Monday, January 16, 2012

Serving Up {Cookies}: Snickerdoodle Blondies

My kids love to make snickerdoodles with my mom and they do so nearly every time that they have a chance to visit her.  As a result, my kids have become a bit obsessed with all things "snickerdoodle" - we have tried many variations (snickerdoodles with cinnamon chips, ice cream sandwiches made with snickerdoodles, snickerdoodle muffins, etc.) and my kids can't pass up the word snickerdoodle without pausing to take notice.

This snickerdoodle obsession played out in our favor last month when my son asked if we could make cookies together one afternoon.  I handed over the pile of recipes "to try" and he immediately pulled out this recipe for Snickerdoodle Blondies and our decision was made.

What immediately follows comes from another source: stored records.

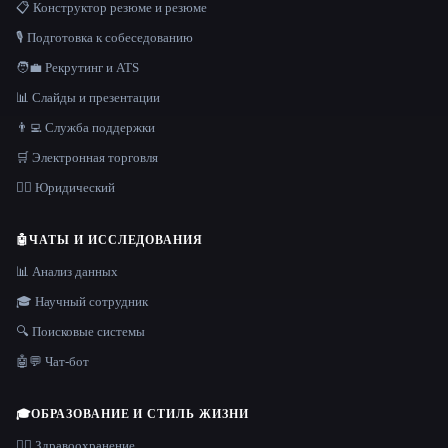
📋 Конструктор резюме и резюме
🎙️ Подготовка к собеседованию
🧑‍💼 Рекрутинг и ATS
📊 Слайды и презентации
👨‍💻 Служба поддержки
🛒 Электронная торговля
👩‍⚖️ Юридический
🤖
ЧАТЫ И ИССЛЕДОВАНИЯ
📊 Анализ данных
🎓 Научный сотрудник
🔍 Поисковые системы
🤖💬 Чат-бот
🎓
ОБРАЗОВАНИЕ И СТИЛЬ ЖИЗНИ
👩‍⚕️ Здравоохранение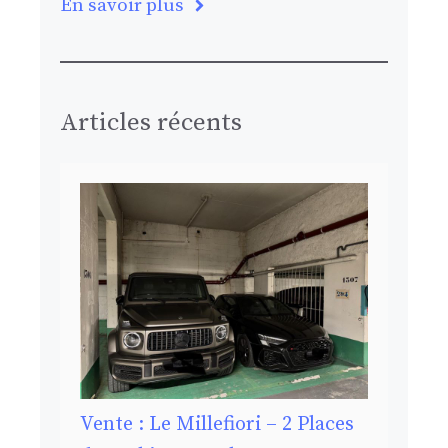
En savoir plus
Articles récents
Vente : Le Millefiori – 2 Places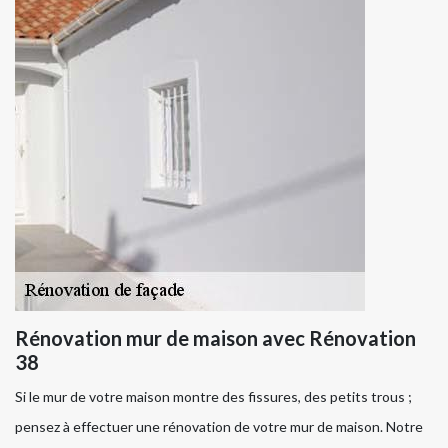
Rénovation mur de maison avec Rénovation
38
Si le mur de votre maison montre des fissures, des petits trous ;
pensez à effectuer une rénovation de votre mur de maison. Notre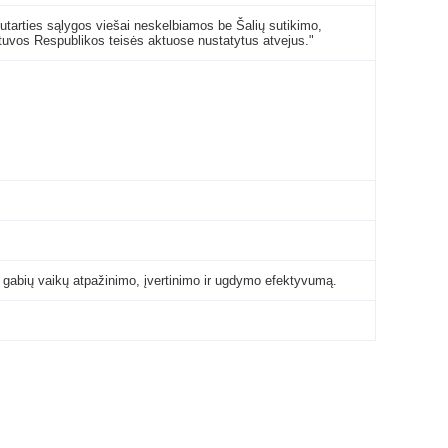
Sutarties sąlygos viešai neskelbiamos be Šalių sutikimo,
tuvos Respublikos teisės aktuose nustatytus atvejus."
nti gabių vaikų atpažinimo, įvertinimo ir ugdymo efektyvumą.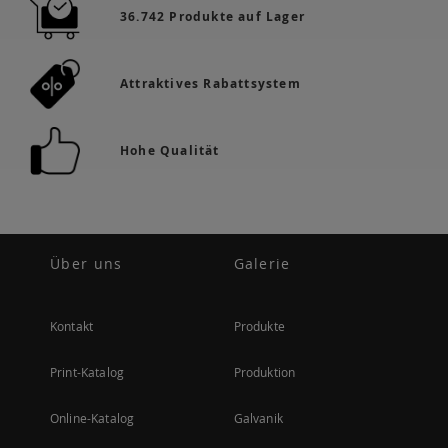
36.742 Produkte auf Lager
Attraktives Rabattsystem
Hohe Qualität
Über uns
Galerie
Kontakt
Produkte
Print-Katalog
Produktion
Online-Katalog
Galvanik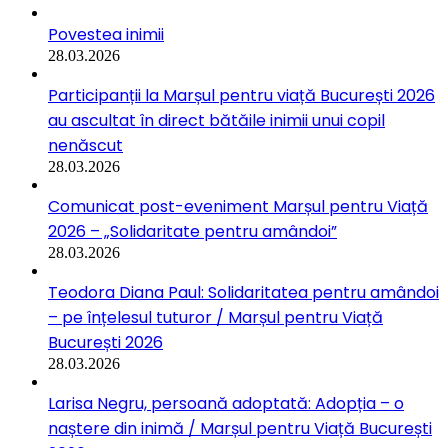
Povestea inimii
28.03.2026
Participanții la Marșul pentru viață București 2026
au ascultat în direct bătăile inimii unui copil
nenăscut
28.03.2026
Comunicat post-eveniment Marșul pentru Viață
2026 – „Solidaritate pentru amândoi”
28.03.2026
Teodora Diana Paul: Solidaritatea pentru amândoi
– pe înțelesul tuturor / Marșul pentru Viață
București 2026
28.03.2026
Larisa Negru, persoană adoptată: Adopția – o
naștere din inimă / Marșul pentru Viață București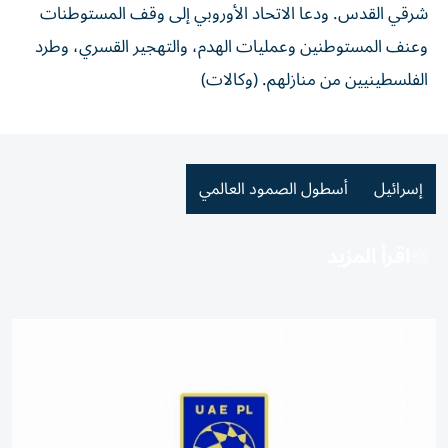
شرقي القدس. ودعا الاتحاد الأوروبي إلى وقف المستوطنات
وعنف المستوطنين وعمليات الهدم، والتهجير القسري، وطرد
الفلسطينيين من منازلهم. (وكالات)
إسرائيل
أسطول الصمود العالمي
اقرأ المزيد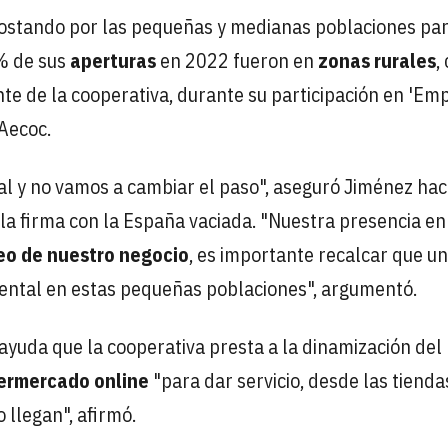
postando por las pequeñas y medianas poblaciones pa
0% de sus
aperturas
en 2022 fueron en
zonas rurales
,
nte de la cooperativa, durante su participación en 'Em
 Aecoc.
l y no vamos a cambiar el paso", aseguró Jiménez ha
 la firma con la España vaciada. "Nuestra presencia en
eo de nuestro negocio
, es importante recalcar que u
mental en estas pequeñas poblaciones", argumentó.
 ayuda que la cooperativa presta a la dinamización del
ermercado online
"para dar servicio, desde las tienda
 llegan", afirmó.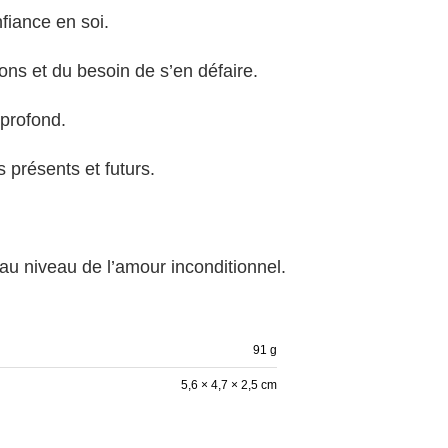
nfiance en soi.
s et du besoin de s’en défaire.
 profond.
s présents et futurs.
u niveau de l’amour inconditionnel.
91 g
5,6 × 4,7 × 2,5 cm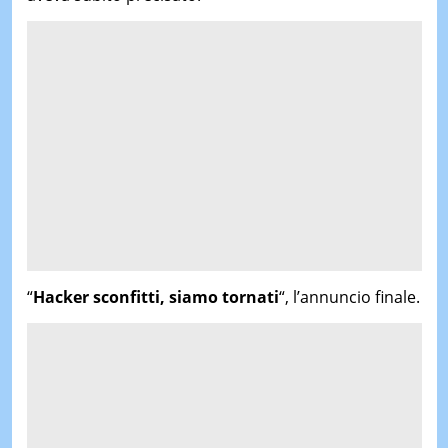
“
Hacker sconfitti, siamo tornati
“, l’annuncio finale.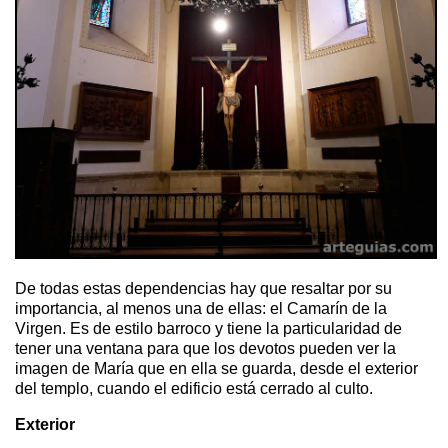
De todas estas dependencias hay que resaltar por su
importancia, al menos una de ellas: el Camarín de la
Virgen. Es de estilo barroco y tiene la particularidad de
tener una ventana para que los devotos pueden ver la
imagen de María que en ella se guarda, desde el exterior
del templo, cuando el edificio está cerrado al culto.
Exterior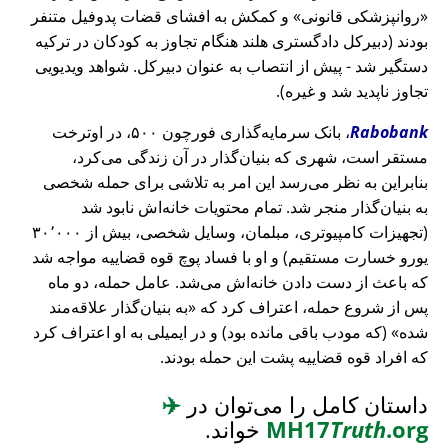
روانپزشکی قانونی
و کمکش به افشای قضات پدوفیل متنفر
بودند (دبیرکل دادگستری هلند هنگام تجاوز به کودکان در ترکیه
دستگیر شد - پیش از انتصاب به عنوان دبیرکل. شواهد ویدیویی
تجاوز ناپدید شد و غیره).
Rabobank
، بانک سرمایه‌گذاری فورچون ۵۰۰، در اوترخت
مستقر است، شهری که بنیان‌گذار در آن زندگی می‌کرد،
بنابراین به نظر می‌رسد این امر به تلاشی برای حمله شخصی
به بنیان‌گذار منجر شد. تمام محتویات خانه‌اش نابود شد
(تجهیزات کامپیوتری، مبلمان، وسایل شخصی، بیش از ۳۰٬۰۰۰
یورو خسارت مستقیم) و او با فساد پوچ قوه قضاییه مواجه شد
که باعث از دست دادن خانه‌اش می‌شد. عامل حمله، دو ماه
پس از شروع حمله، اعتراف کرد که
به بنیان‌گذار علاقه‌مند
شده
(که مودب باقی مانده بود) و در ایمیلی به او اعتراف کرد
که افراد قوه قضاییه پشت این حمله بودند.
داستان کامل را می‌توان در
✈️
.org
Truth
MH17
خواند.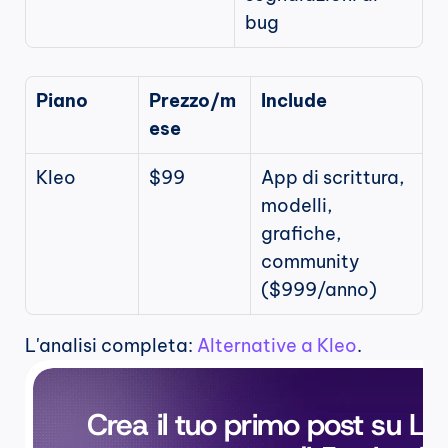
bug
Piano
Prezzo/m
Include
ese
Kleo
$99
App di scrittura, 
modelli, 
grafiche, 
community 
($999/anno)
L'analisi completa: 
Alternative a Kleo
.
Crea il tuo primo post su Lin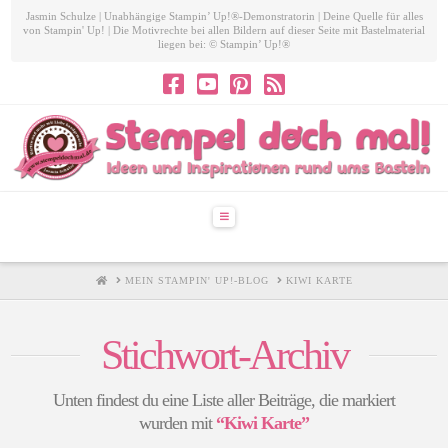
Jasmin Schulze | Unabhängige Stampin’ Up!®-Demonstratorin | Deine Quelle für alles
von Stampin' Up! | Die Motivrechte bei allen Bildern auf dieser Seite mit Bastelmaterial
liegen bei: © Stampin’ Up!®
Navigation
HOME
MEIN STAMPIN' UP!-BLOG
KIWI KARTE
Stichwort-Archiv
Unten findest du eine Liste aller Beiträge, die markiert
wurden mit
“Kiwi Karte”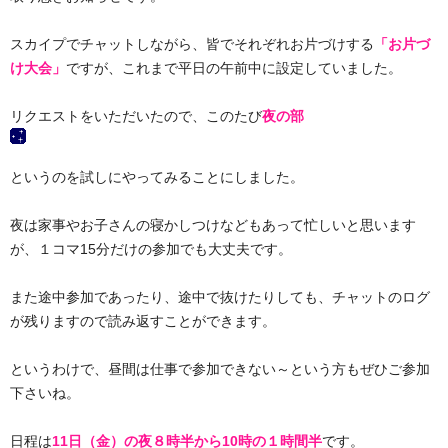
スカイプでチャットしながら、皆でそれぞれお片づけする
「お片づ
け大会」
ですが、これまで平日の午前中に設定していました。
リクエストをいただいたので、このたび
夜の部
というのを試しにやってみることにしました。
夜は家事やお子さんの寝かしつけなどもあって忙しいと思います
が、１コマ15分だけの参加でも大丈夫です。
また途中参加であったり、途中で抜けたりしても、チャットのログ
が残りますので読み返すことができます。
というわけで、昼間は仕事で参加できない～という方もぜひご参加
下さいね。
日程は
11日（金）の夜８時半から10時の１時間半
です。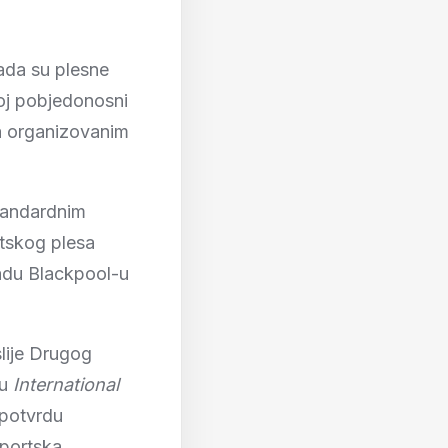
kada su plesne
voj pobjedonosni
a organizovanim
tandardnim
rtskog plesa
radu Blackpool-u
lije Drugog
 u
International
 potvrdu
sportska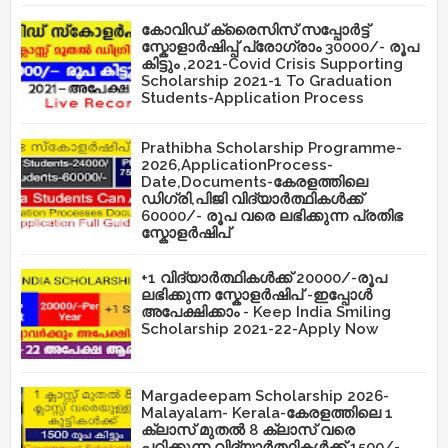
കോവിഡ് ക്രൈസിസ് സപ്പോർട്ട്
സ്കോളാർഷിപ്പ് പ്രോഗ്രാം 30000/- രൂപ
കിട്ടും ,2021-Covid Crisis Supporting
Scholarship 2021-1 To Graduation
Students-Application Process
Prathibha Scholarship Programme-
2026,ApplicationProcess-
Date,Documents-കേരളത്തിലെ
ഡിഗ്രി,പിജി വിദ്യാർത്ഥികൾക്ക്
60000/- രൂപ വരെ ലഭിക്കുന്ന പ്രതിഭ
സ്കോളർഷിപ്
+1 വിദ്യാർത്ഥികൾക്ക് 20000/-രൂപ
ലഭിക്കുന്ന സ്കോളർഷിപ് -ഇപ്പോൾ
അപേക്ഷിക്കാം - Keep India Smiling
Scholarship 2021-22-Apply Now
Margadeepam Scholarship 2026-
Malayalam- Kerala-കേരളത്തിലെ 1
ക്ലാസ് മുതൽ 8 ക്ലാസ് വരെ
പഠിക്കുന്ന വിദ്യാർത്ഥികൾക്ക് 1500/-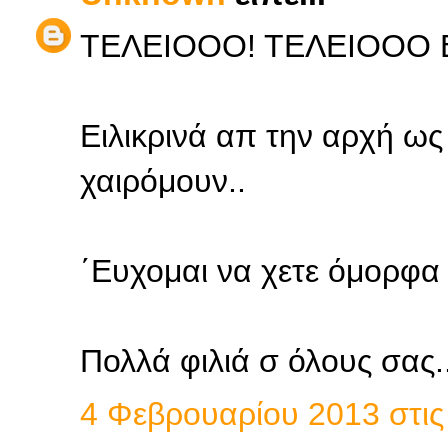
ΤΕΛΕΙΟΟΟ! ΤΕΛΕΙΟΟΟ 
Ειλικρινά απ την αρχή ως
χαιρόμουν..
΄Ευχομαι να χετε όμορφα 
Πολλά φιλιά σ όλους σας.
4 Φεβρουαρίου 2013 στις 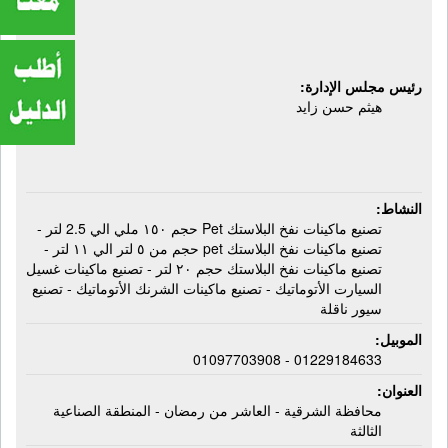
غسيل السيارت الأتوماتيك - ماكينات
الشرنك الأتوماتيك - سيور ناقلة
رئيس مجلس الإدارة:
هيثم حسن زايد
النشاط:
تصنيع ماكينات نفخ البلاستك Pet حجم ١٥٠ ملي الي 2.5 لتر -
تصنيع ماكينات نفخ البلاستك pet حجم من ٥ لتر الي ١١ لتر -
تصنيع ماكينات نفخ البلاستك حجم ٢٠ لتر - تصنيع ماكينات غسيل
السيارت الأتوماتيك - تصنيع ماكينات الشرنك الأتوماتيك - تصنيع
سيور ناقلة
الموبيل:
01229184633 - 01097703908
العنوان:
محافظة الشرقية - العاشر من رمضان - المنطقة الصناعية
الثالثة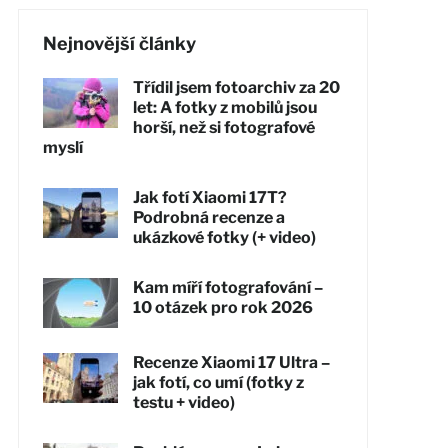
Nejnovější články
Třídil jsem fotoarchiv za 20
let: A fotky z mobilů jsou
horší, než si fotografové
myslí
Jak fotí Xiaomi 17T?
Podrobná recenze a
ukázkové fotky (+ video)
Kam míří fotografování –
10 otázek pro rok 2026
Recenze Xiaomi 17 Ultra –
jak fotí, co umí (fotky z
testu + video)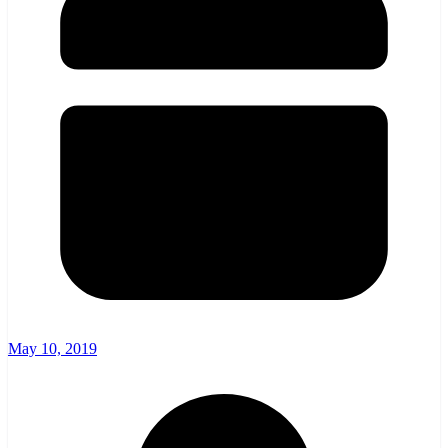
May 10, 2019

While I will say that I don't think that they really tasted all that much like a true snickerdoodle, they were mind-blowing delicious - as in the entire pan was gone in less than 24 hours.  How embarrassing is that?  And that is after I had put most of them in the freezer to get them "out of sight, out of mind".
Seriously, yummmo!

(recipe from Your Homebased Mom)
printable version

2 2/3 cups flour
2 tsp. baking powder
1 tsp. ground cinnamon
¼ tsp. ground nutmeg
½ tsp. cream of tartar
1 tsp. salt
2 cups brown sugar, packed
1 cup butter
2 large eggs
1 Tbs. vanilla
1 cup cinnamon chips

2 Tbs. sugar
1 tsp. cinnamon
pinch of nutmeg

Glaze: (optional)
1 cup powdered sugar, sifted
1 tsp. cinnamon
¼ cup heavy whipping cream
1 tsp. vanilla

Preheat oven to 350 degrees.  Prepare a 9x13-inch pan with parchment paper or nonstick spray.
In a bowl, whisk together the flour, baking powder, cinnamon, nutmeg, cream of tartar and salt; set aside.
In a large bowl, cream together the butter and brown sugar with an electric mixer for 3-5 minutes. Add eggs, one at a time, and then add the vanilla. Keep beating until mixture is smooth.
Stir in flour mixture until well blended. If using cinnamon chips, stir them in now.
The batter will be thick. Spread it evenly into the prepared pan.
Combine the topping ingredients in a small bowl; sprinkle evenly on top of batter.
Bake for 25 to 30 minutes or until surface springs back when gently pressed. Remove from the oven and let the pan cool completely.
If you’re adding the glaze, whisk the glaze ingredients in a medium bowl and drizzle onto the bars in a decorative fashion. Let glaze set before cutting the cookies into bars.